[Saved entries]
=== Begin Enclosure ===
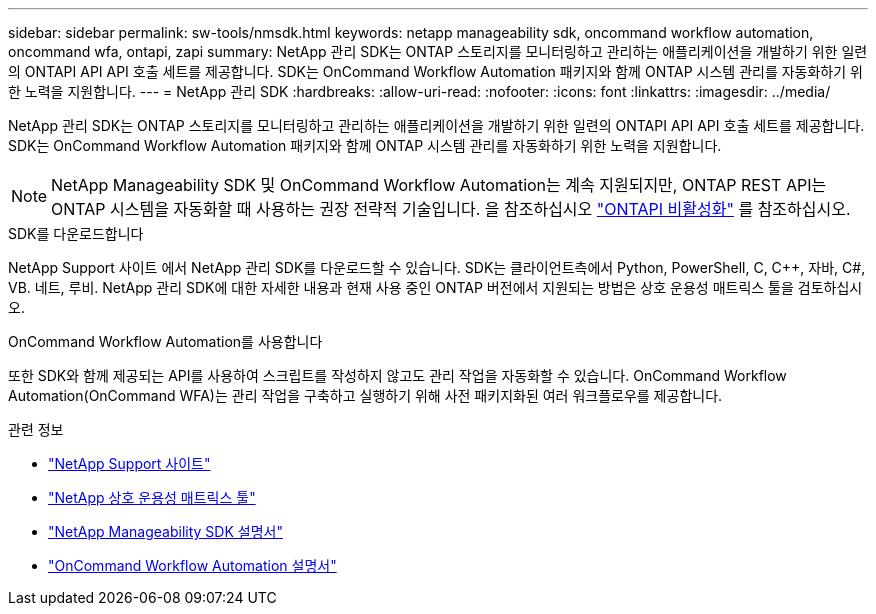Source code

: ---
sidebar: sidebar 
permalink: sw-tools/nmsdk.html 
keywords: netapp manageability sdk, oncommand workflow automation, oncommand wfa, ontapi, zapi 
summary: NetApp 관리 SDK는 ONTAP 스토리지를 모니터링하고 관리하는 애플리케이션을 개발하기 위한 일련의 ONTAPI API API 호출 세트를 제공합니다. SDK는 OnCommand Workflow Automation 패키지와 함께 ONTAP 시스템 관리를 자동화하기 위한 노력을 지원합니다. 
---
= NetApp 관리 SDK
:hardbreaks:
:allow-uri-read: 
:nofooter: 
:icons: font
:linkattrs: 
:imagesdir: ../media/


[role="lead"]
NetApp 관리 SDK는 ONTAP 스토리지를 모니터링하고 관리하는 애플리케이션을 개발하기 위한 일련의 ONTAPI API API 호출 세트를 제공합니다. SDK는 OnCommand Workflow Automation 패키지와 함께 ONTAP 시스템 관리를 자동화하기 위한 노력을 지원합니다.


NOTE: NetApp Manageability SDK 및 OnCommand Workflow Automation는 계속 지원되지만, ONTAP REST API는 ONTAP 시스템을 자동화할 때 사용하는 권장 전략적 기술입니다. 을 참조하십시오 link:../migrate/ontapi_disablement.html["ONTAPI 비활성화"] 를 참조하십시오.

.SDK를 다운로드합니다
NetApp Support 사이트 에서 NetApp 관리 SDK를 다운로드할 수 있습니다. SDK는 클라이언트측에서 Python, PowerShell, C, C++, 자바, C#, VB. 네트, 루비. NetApp 관리 SDK에 대한 자세한 내용과 현재 사용 중인 ONTAP 버전에서 지원되는 방법은 상호 운용성 매트릭스 툴을 검토하십시오.

.OnCommand Workflow Automation를 사용합니다
또한 SDK와 함께 제공되는 API를 사용하여 스크립트를 작성하지 않고도 관리 작업을 자동화할 수 있습니다. OnCommand Workflow Automation(OnCommand WFA)는 관리 작업을 구축하고 실행하기 위해 사전 패키지화된 여러 워크플로우를 제공합니다.

.관련 정보
* https://mysupport.netapp.com/site/["NetApp Support 사이트"^]
* https://www.netapp.com/company/interoperability/["NetApp 상호 운용성 매트릭스 툴"^]
* https://mysupport.netapp.com/documentation/docweb/index.html?productID=63638&language=en-US["NetApp Manageability SDK 설명서"^]
* https://docs.netapp.com/us-en/workflow-automation/["OnCommand Workflow Automation 설명서"^]

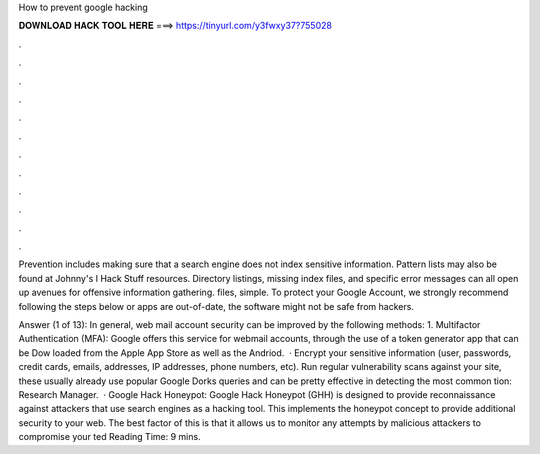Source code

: How to prevent google hacking



𝐃𝐎𝐖𝐍𝐋𝐎𝐀𝐃 𝐇𝐀𝐂𝐊 𝐓𝐎𝐎𝐋 𝐇𝐄𝐑𝐄 ===> https://tinyurl.com/y3fwxy37?755028



.



.



.



.



.



.



.



.



.



.



.



.

Prevention includes making sure that a search engine does not index sensitive information. Pattern lists may also be found at Johnny's I Hack Stuff resources. Directory listings, missing index files, and specific error messages can all open up avenues for offensive information gathering.  files, simple. To protect your Google Account, we strongly recommend following the steps below or apps are out-of-date, the software might not be safe from hackers.

Answer (1 of 13): In general, web mail account security can be improved by the following methods: 1. Multifactor Authentication (MFA): Google offers this service for webmail accounts, through the use of a token generator app that can be Dow loaded from the Apple App Store as well as the Andriod.  · Encrypt your sensitive information (user, passwords, credit cards, emails, addresses, IP addresses, phone numbers, etc). Run regular vulnerability scans against your site, these usually already use popular Google Dorks queries and can be pretty effective in detecting the most common tion: Research Manager.  · Google Hack Honeypot: Google Hack Honeypot (GHH) is designed to provide reconnaissance against attackers that use search engines as a hacking tool. This implements the honeypot concept to provide additional security to your web. The best factor of this is that it allows us to monitor any attempts by malicious attackers to compromise your ted Reading Time: 9 mins.
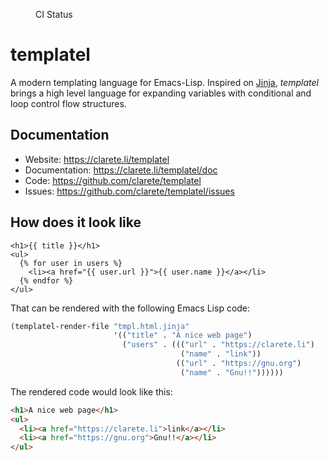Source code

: #+CAPTION: CI Status
#+NAME:    CI
[[https://github.com/clarete/templatel/workflows/CI/badge.svg]]

#+CAPTION: Melpa
#+NAME:    Melpa
[[https://melpa.org/#/templatel][file:https://melpa.org/packages/templatel-badge.svg]]

* templatel

  A modern templating language for Emacs-Lisp.  Inspired on [[https://github.com/pallets/jinja/][Jinja]],
  /templatel/ brings a high level language for expanding variables
  with conditional and loop control flow structures.

** Documentation

   * Website: https://clarete.li/templatel
   * Documentation: https://clarete.li/templatel/doc
   * Code: https://github.com/clarete/templatel
   * Issues: https://github.com/clarete/templatel/issues

** How does it look like

   #+begin_src jinja
   <h1>{{ title }}</h1>
   <ul>
     {% for user in users %}
       <li><a href="{{ user.url }}">{{ user.name }}</a></li>
     {% endfor %}
   </ul>
   #+end_src

   That can be rendered with the following Emacs Lisp code:

   #+begin_src emacs-lisp
   (templatel-render-file "tmpl.html.jinja"
                          '(("title" . "A nice web page")
                            ("users" . ((("url" . "https://clarete.li")
                                         ("name" . "link"))
                                        (("url" . "https://gnu.org")
                                         ("name" . "Gnu!!"))))))
   #+end_src

   The rendered code would look like this:

   #+begin_src html
   <h1>A nice web page</h1>
   <ul>
     <li><a href="https://clarete.li">link</a></li>
     <li><a href="https://gnu.org">Gnu!!</a></li>
   </ul>
   #+end_src
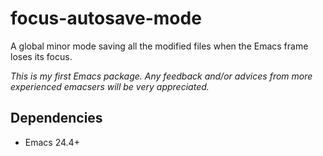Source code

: * focus-autosave-mode [[http://melpa.milkbox.net/#/focus-autosave-mode][file:http://melpa.milkbox.net/packages/focus-autosave-mode-badge.svg]]
  A global minor mode saving all the modified files when the
  Emacs frame loses its focus.

  /This is my first Emacs package. Any feedback and/or advices from
  more experienced emacsers will be very appreciated./
** Dependencies
   - Emacs 24.4+

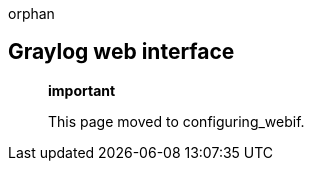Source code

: orphan::

[[graylog-web-interface]]
Graylog web interface
---------------------

_____________________________________
*important*

This page moved to configuring_webif.
_____________________________________
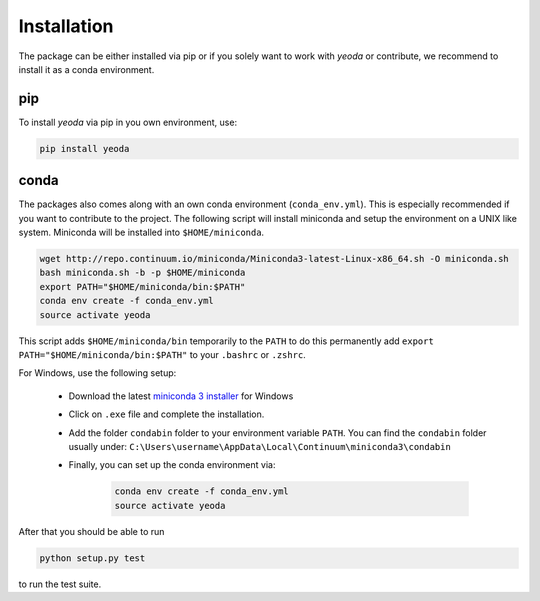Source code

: ============
Installation
============

The package can be either installed via pip or if you solely want to work with *yeoda* or contribute, we recommend to
install it as a conda environment.

pip
===

To install *yeoda* via pip in you own environment, use:

.. code-block:: console

   pip install yeoda

conda
=====
The packages also comes along with an own conda environment (``conda_env.yml``).
This is especially recommended if you want to contribute to the project.
The following script will install miniconda and setup the environment on a UNIX
like system. Miniconda will be installed into ``$HOME/miniconda``.

.. code-block:: console

   wget http://repo.continuum.io/miniconda/Miniconda3-latest-Linux-x86_64.sh -O miniconda.sh
   bash miniconda.sh -b -p $HOME/miniconda
   export PATH="$HOME/miniconda/bin:$PATH"
   conda env create -f conda_env.yml
   source activate yeoda

This script adds ``$HOME/miniconda/bin`` temporarily to the ``PATH`` to do this
permanently add ``export PATH="$HOME/miniconda/bin:$PATH"`` to your ``.bashrc``
or ``.zshrc``.

For Windows, use the following setup:

    - Download the latest `miniconda 3 installer <https://docs.conda.io/en/latest/miniconda.html>`_ for Windows

    - Click on ``.exe`` file and complete the installation.

    - Add the folder ``condabin`` folder to your environment variable ``PATH``. You can find the ``condabin`` folder usually under: ``C:\Users\username\AppData\Local\Continuum\miniconda3\condabin``

    - Finally, you can set up the conda environment via:

        .. code-block:: console

            conda env create -f conda_env.yml
            source activate yeoda


After that you should be able to run

.. code-block:: console

   python setup.py test

to run the test suite.
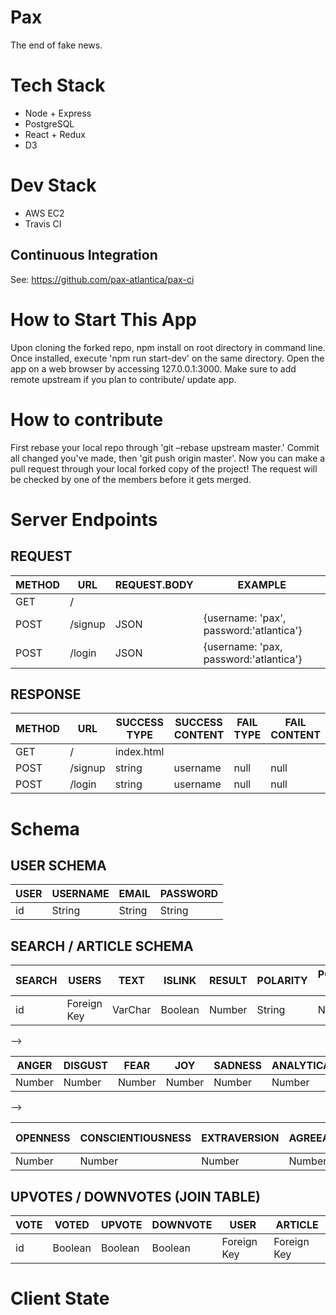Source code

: * Pax
The end of fake news.

* Tech Stack
+ Node + Express
+ PostgreSQL
+ React + Redux
+ D3

* Dev Stack
+ AWS EC2
+ Travis CI

** Continuous Integration
See: https://github.com/pax-atlantica/pax-ci

* How to Start This App
Upon cloning the forked repo, npm install on root directory in command line.
Once installed, execute 'npm run start-dev' on the same directory.
Open the app on a web browser by accessing 127.0.0.1:3000.
Make sure to add remote upstream if you plan to contribute/ update app.

* How to contribute

First rebase your local repo through 'git --rebase upstream master.'
Commit all changed you've made, then 'git push origin master'.
Now you can make a pull request through your local forked copy of the project!
The request will be checked by one of the members before it gets merged.

* Server Endpoints
** REQUEST
|--------+---------+--------------+-----------------------------------------|
| METHOD | URL     | REQUEST.BODY | EXAMPLE                                 |
|--------+---------+--------------+-----------------------------------------|
| GET    | /       |              |                                         |
| POST   | /signup | JSON         | {username: 'pax', password:'atlantica'} |
| POST   | /login  | JSON         | {username: 'pax, password:'atlantica'}  |
|--------+---------+--------------+-----------------------------------------|

** RESPONSE
|--------+---------+--------------+-----------------+-----------+--------------|
| METHOD | URL     | SUCCESS TYPE | SUCCESS CONTENT | FAIL TYPE | FAIL CONTENT |
|--------+---------+--------------+-----------------+-----------+--------------|
| GET    | /       | index.html   |                 |           |              |
| POST   | /signup | string       | username        | null      | null         |
| POST   | /login  | string       | username        | null      | null         |
|--------+---------+--------------+-----------------+-----------+--------------|

* Schema
** USER SCHEMA
|------+----------+--------+----------|
| USER | USERNAME | EMAIL  | PASSWORD |
|------+----------+--------+----------|
| id   | String   | String | String   |
|------+----------+--------+----------|

** SEARCH / ARTICLE SCHEMA
|--------+-------------+---------+---------+--------+----------+----------------|
| SEARCH | USERS       | TEXT    | ISLINK  | RESULT | POLARITY | POLARITY SCORE |
|--------+-------------+---------+---------+--------+----------+----------------|
| id     | Foreign Key | VarChar | Boolean | Number | String   | Number         |
|--------+-------------+---------+---------+--------+----------+----------------|

-->

|--------+---------+--------+--------+---------+------------+-----------+-----------|
| ANGER  | DISGUST | FEAR   | JOY    | SADNESS | ANALYTICAL | CONFIDENT | TENTATIVE |
|--------+---------+--------+--------+---------+------------+-----------+-----------|
| Number | Number  | Number | Number | Number  | Number     | Number    | Number    |
|--------+---------+--------+--------+---------+------------+-----------+-----------|

-->

|----------+-------------------+--------------+---------------+-----------------|
| OPENNESS | CONSCIENTIOUSNESS | EXTRAVERSION | AGREEABLENESS | EMOTIONAL RANGE |
|----------+-------------------+--------------+---------------+-----------------|
| Number   | Number            | Number       | Number        | Number          |
|----------+-------------------+--------------+---------------+-----------------|

** UPVOTES / DOWNVOTES (JOIN TABLE)
|------+---------+---------+----------+-------------+-------------|
| VOTE | VOTED   | UPVOTE  | DOWNVOTE | USER        | ARTICLE     |
|------+---------+---------+----------+-------------+-------------|
| id   | Boolean | Boolean | Boolean  | Foreign Key | Foreign Key |
|------+---------+---------+----------+-------------+-------------|

* Client State
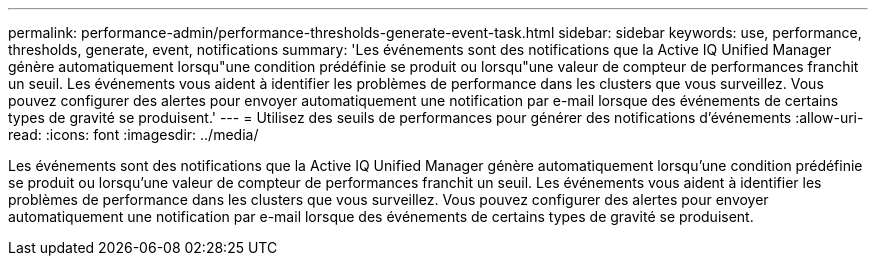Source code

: ---
permalink: performance-admin/performance-thresholds-generate-event-task.html 
sidebar: sidebar 
keywords: use, performance, thresholds, generate, event, notifications 
summary: 'Les événements sont des notifications que la Active IQ Unified Manager génère automatiquement lorsqu"une condition prédéfinie se produit ou lorsqu"une valeur de compteur de performances franchit un seuil. Les événements vous aident à identifier les problèmes de performance dans les clusters que vous surveillez. Vous pouvez configurer des alertes pour envoyer automatiquement une notification par e-mail lorsque des événements de certains types de gravité se produisent.' 
---
= Utilisez des seuils de performances pour générer des notifications d'événements
:allow-uri-read: 
:icons: font
:imagesdir: ../media/


[role="lead"]
Les événements sont des notifications que la Active IQ Unified Manager génère automatiquement lorsqu'une condition prédéfinie se produit ou lorsqu'une valeur de compteur de performances franchit un seuil. Les événements vous aident à identifier les problèmes de performance dans les clusters que vous surveillez. Vous pouvez configurer des alertes pour envoyer automatiquement une notification par e-mail lorsque des événements de certains types de gravité se produisent.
=== End Enclosure ===
**What is required:** Above are the records; report each line in them that includes the word "contribute".

**Answer to the problem:**
The package can be either installed via pip or if you solely want to work with *yeoda* or contribute, we recommend to
This is especially recommended if you want to contribute to the project.
Make sure to add remote upstream if you plan to contribute/ update app.
* How to contribute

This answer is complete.